Colter's Hell is an area of fumaroles and hot springs on the Shoshone River near Cody in the U.S. state of Wyoming. The thermal area covers about 1 sqmi at the mouth of the Shoshone's canyon. Its thermal activity has declined since its description by mountain man John Colter, who parted from the Lewis and Clark Expedition prior to its conclusion, and passed through the region in the winter of 1807–1808. Colter's account of the features on what was then called the Stinkingwater River has subsequently been confused with the much more extensive and powerful geysers in Yellowstone National Park, which Colter may not have actually visited.

Other early descriptions of Colter's Hell date back to the trapper Joseph Meek in the year of 1830, as well as to Plenty Coups (Alaxchíia Ahú), a principal chief of the Crow people, who camped with his tribe at the thermal area in 1840. Meek had seen geyser basin in Yellowstone and described Colter's Hell in similar terms, implying that there were active geysers at his visit. Today, the area consists of hot springs and steam vents. Several extinct geyser or hot spring cones stand up to 30 ft high on the riverbank. Other hot springs were located near the confluence of the north and south forks of the Shoshone, now drowned under the reservoir created by Buffalo Bill Dam.
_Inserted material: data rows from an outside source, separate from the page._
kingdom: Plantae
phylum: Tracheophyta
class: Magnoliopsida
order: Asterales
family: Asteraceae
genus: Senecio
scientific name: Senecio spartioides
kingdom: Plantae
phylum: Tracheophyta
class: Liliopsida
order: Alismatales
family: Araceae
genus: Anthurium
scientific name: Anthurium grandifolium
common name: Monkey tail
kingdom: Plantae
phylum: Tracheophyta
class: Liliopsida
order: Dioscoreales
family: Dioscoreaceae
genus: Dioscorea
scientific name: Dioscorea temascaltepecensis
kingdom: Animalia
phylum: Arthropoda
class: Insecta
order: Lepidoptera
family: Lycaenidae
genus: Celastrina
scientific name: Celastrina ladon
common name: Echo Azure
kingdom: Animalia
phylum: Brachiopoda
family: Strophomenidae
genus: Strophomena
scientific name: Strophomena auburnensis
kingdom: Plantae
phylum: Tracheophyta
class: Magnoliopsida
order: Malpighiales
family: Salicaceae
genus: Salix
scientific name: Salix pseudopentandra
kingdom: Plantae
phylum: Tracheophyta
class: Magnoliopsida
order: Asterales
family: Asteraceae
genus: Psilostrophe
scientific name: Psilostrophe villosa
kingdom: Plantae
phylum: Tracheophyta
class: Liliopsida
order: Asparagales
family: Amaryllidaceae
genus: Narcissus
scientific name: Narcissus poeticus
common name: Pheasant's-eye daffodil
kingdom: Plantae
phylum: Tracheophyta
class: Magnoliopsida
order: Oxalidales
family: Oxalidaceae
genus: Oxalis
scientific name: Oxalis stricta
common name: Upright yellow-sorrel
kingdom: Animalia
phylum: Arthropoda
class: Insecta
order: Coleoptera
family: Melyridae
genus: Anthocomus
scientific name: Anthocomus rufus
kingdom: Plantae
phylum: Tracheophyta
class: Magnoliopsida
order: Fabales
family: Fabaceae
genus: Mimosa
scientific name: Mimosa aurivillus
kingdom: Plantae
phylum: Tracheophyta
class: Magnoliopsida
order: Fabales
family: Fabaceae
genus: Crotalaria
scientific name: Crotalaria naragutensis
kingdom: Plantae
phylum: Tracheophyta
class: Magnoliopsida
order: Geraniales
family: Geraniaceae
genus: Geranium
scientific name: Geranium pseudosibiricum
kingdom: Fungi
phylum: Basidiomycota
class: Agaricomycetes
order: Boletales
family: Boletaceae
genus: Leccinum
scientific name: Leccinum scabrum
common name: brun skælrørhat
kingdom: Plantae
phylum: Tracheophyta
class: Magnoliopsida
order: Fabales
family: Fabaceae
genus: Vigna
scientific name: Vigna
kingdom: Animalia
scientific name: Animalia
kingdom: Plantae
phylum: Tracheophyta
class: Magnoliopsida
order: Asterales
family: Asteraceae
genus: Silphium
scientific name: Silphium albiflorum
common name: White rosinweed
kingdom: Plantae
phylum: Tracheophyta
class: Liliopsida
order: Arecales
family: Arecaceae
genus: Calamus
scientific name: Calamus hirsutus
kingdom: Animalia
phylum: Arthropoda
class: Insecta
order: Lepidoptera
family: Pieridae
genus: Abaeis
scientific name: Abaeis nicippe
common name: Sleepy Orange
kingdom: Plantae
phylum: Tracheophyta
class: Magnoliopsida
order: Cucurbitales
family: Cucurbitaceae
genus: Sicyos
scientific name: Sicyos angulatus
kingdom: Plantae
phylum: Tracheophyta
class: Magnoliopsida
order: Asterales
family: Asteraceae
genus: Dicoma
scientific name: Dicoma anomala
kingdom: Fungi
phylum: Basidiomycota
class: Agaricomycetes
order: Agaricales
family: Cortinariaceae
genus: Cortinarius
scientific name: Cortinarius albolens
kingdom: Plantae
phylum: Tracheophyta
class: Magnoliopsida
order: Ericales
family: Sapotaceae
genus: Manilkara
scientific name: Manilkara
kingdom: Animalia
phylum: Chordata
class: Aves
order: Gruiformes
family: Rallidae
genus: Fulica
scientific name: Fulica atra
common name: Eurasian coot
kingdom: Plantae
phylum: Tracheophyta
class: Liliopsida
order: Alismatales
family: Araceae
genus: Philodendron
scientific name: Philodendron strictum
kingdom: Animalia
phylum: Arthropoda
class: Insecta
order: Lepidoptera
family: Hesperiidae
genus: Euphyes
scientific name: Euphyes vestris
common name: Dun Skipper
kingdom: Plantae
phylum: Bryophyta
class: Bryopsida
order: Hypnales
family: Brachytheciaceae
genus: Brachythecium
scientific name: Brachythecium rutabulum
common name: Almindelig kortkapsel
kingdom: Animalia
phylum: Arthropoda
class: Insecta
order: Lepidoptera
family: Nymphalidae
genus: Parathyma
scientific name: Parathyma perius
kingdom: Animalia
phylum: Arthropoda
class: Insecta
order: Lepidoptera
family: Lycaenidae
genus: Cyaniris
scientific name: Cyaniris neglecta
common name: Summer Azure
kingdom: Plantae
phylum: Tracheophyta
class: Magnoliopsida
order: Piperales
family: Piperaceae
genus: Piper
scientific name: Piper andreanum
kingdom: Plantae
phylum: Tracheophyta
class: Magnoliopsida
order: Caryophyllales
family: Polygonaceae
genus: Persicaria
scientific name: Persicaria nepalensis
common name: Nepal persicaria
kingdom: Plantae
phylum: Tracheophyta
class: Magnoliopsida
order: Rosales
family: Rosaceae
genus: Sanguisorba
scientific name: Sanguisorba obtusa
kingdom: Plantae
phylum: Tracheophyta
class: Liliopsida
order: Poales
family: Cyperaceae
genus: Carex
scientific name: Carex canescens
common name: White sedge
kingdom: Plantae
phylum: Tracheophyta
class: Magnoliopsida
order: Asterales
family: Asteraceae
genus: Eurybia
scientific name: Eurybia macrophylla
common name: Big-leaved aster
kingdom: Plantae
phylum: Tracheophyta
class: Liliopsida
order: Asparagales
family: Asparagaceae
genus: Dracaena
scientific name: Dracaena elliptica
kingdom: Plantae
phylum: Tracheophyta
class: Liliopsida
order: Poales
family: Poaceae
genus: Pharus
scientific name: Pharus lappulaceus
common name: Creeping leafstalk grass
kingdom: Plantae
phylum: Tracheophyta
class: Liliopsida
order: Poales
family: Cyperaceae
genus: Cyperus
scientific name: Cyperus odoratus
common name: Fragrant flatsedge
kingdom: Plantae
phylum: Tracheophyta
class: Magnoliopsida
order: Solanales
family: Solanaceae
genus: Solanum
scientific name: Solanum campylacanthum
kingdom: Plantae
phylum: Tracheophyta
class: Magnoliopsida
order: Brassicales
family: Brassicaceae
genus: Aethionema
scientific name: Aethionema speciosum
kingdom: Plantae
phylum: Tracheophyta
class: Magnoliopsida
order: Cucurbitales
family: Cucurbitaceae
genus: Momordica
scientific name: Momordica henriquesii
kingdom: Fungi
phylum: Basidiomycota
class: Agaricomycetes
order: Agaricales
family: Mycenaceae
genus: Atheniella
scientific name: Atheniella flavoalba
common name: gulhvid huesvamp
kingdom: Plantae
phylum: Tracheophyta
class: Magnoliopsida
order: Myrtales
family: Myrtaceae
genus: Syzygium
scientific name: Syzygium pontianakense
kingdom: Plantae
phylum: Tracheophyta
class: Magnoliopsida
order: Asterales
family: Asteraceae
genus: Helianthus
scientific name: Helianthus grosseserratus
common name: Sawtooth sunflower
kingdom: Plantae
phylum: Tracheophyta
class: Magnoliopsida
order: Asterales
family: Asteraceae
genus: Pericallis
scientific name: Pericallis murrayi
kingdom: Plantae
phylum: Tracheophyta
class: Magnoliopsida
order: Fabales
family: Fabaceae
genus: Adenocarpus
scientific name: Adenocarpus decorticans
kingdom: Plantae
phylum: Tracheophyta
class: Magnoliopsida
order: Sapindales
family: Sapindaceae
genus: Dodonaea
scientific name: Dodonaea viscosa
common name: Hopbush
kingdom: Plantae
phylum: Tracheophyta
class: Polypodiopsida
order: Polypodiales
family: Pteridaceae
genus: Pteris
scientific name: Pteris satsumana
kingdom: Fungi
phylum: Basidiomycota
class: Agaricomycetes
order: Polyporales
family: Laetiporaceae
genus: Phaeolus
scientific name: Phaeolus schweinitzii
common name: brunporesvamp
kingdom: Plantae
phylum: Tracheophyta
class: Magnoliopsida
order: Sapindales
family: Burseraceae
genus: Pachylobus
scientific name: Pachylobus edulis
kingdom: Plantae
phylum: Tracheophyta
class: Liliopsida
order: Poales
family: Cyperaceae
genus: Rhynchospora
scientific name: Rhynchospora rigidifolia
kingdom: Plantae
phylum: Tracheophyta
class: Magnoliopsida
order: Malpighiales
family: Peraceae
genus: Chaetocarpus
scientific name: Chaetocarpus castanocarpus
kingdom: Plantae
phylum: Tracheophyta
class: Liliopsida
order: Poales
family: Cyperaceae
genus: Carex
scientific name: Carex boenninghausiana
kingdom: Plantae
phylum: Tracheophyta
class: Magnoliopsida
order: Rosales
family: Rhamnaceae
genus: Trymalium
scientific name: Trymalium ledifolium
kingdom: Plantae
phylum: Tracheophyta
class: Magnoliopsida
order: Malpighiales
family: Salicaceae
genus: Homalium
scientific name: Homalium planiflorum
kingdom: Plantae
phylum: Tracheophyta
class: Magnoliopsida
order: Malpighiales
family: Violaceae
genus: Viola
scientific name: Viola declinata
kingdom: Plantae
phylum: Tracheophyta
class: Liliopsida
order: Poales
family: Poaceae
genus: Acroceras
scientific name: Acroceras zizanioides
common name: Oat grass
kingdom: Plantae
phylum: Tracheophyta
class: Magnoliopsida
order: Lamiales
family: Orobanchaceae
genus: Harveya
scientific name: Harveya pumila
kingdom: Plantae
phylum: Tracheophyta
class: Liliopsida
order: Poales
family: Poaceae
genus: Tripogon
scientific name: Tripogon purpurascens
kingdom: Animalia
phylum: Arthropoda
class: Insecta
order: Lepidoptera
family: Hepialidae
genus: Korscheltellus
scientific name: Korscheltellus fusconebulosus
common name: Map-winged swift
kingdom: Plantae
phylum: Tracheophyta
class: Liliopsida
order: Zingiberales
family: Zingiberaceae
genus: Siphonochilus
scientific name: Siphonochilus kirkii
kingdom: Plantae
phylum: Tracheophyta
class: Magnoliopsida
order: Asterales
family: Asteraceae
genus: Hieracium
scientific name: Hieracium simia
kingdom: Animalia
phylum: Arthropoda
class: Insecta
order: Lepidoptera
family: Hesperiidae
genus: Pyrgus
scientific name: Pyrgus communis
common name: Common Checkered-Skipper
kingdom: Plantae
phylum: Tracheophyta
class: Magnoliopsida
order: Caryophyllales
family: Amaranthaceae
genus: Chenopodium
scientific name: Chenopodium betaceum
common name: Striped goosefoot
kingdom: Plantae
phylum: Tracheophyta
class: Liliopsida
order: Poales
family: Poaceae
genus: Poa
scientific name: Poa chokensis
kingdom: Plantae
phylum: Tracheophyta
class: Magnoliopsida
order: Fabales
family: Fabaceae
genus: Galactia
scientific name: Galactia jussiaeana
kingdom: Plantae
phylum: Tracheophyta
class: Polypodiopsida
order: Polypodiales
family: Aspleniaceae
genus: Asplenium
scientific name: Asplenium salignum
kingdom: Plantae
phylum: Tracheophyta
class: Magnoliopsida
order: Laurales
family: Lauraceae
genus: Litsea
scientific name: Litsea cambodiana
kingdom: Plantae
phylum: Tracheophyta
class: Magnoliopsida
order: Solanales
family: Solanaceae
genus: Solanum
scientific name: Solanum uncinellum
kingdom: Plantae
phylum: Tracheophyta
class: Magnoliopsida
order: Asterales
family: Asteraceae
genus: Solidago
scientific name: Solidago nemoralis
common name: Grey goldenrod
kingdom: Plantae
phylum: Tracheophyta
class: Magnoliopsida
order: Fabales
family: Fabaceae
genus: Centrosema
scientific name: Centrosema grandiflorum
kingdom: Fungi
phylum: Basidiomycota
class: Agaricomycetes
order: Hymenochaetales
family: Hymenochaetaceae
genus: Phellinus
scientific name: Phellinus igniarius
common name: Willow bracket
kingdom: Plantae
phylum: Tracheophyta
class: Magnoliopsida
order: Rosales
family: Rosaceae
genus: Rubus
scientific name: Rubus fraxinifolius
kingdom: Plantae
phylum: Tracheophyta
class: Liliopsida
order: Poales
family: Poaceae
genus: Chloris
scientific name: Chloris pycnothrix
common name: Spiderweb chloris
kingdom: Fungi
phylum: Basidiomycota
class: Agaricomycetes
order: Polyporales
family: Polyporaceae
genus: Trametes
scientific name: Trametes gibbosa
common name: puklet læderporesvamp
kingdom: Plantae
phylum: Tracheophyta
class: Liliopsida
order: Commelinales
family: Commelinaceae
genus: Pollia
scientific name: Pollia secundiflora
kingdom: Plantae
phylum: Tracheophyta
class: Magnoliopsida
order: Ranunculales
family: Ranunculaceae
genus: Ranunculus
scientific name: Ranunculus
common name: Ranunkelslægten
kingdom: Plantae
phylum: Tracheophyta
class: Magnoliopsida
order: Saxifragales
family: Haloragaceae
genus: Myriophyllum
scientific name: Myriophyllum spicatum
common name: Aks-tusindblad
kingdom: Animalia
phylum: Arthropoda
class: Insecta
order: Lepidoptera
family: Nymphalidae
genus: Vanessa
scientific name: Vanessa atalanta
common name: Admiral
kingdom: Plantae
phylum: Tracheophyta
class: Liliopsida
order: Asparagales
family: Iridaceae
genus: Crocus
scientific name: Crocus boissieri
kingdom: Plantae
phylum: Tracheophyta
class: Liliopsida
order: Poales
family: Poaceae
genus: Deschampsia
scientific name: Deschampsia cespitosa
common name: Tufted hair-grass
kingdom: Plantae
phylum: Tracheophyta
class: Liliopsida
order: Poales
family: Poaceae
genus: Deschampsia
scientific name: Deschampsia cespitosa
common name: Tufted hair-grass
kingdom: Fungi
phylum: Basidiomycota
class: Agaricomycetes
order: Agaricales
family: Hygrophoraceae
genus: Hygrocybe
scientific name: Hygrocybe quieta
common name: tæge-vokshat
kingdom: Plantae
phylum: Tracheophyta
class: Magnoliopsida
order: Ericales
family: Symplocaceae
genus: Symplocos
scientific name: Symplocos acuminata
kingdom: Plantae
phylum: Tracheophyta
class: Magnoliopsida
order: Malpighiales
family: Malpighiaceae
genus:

The notion that Colter's Hell referred to one of the geyser basins of Yellowstone first appeared in Hiram M. Chittenden's 1895 book Yellowstone National Park. However, Chittenden went on to describe a "tar spring" on the Stinkingwater as well under the same name. Chittenden's speculation contradicts the earliest published description of the site, in Washington Irving's account of Captain Benjamin L.E. Bonneville's journals, of Bonneville's scouts' visit to the location in 1833, the same year that another of Bonneville's survey parties discovered the geyser basins of Yellowstone along the Firehole River.

Colter's Hell is just to the north of US 14-16-20 on the west side of Cody. It was listed on the National Register of Historic Places in 1973.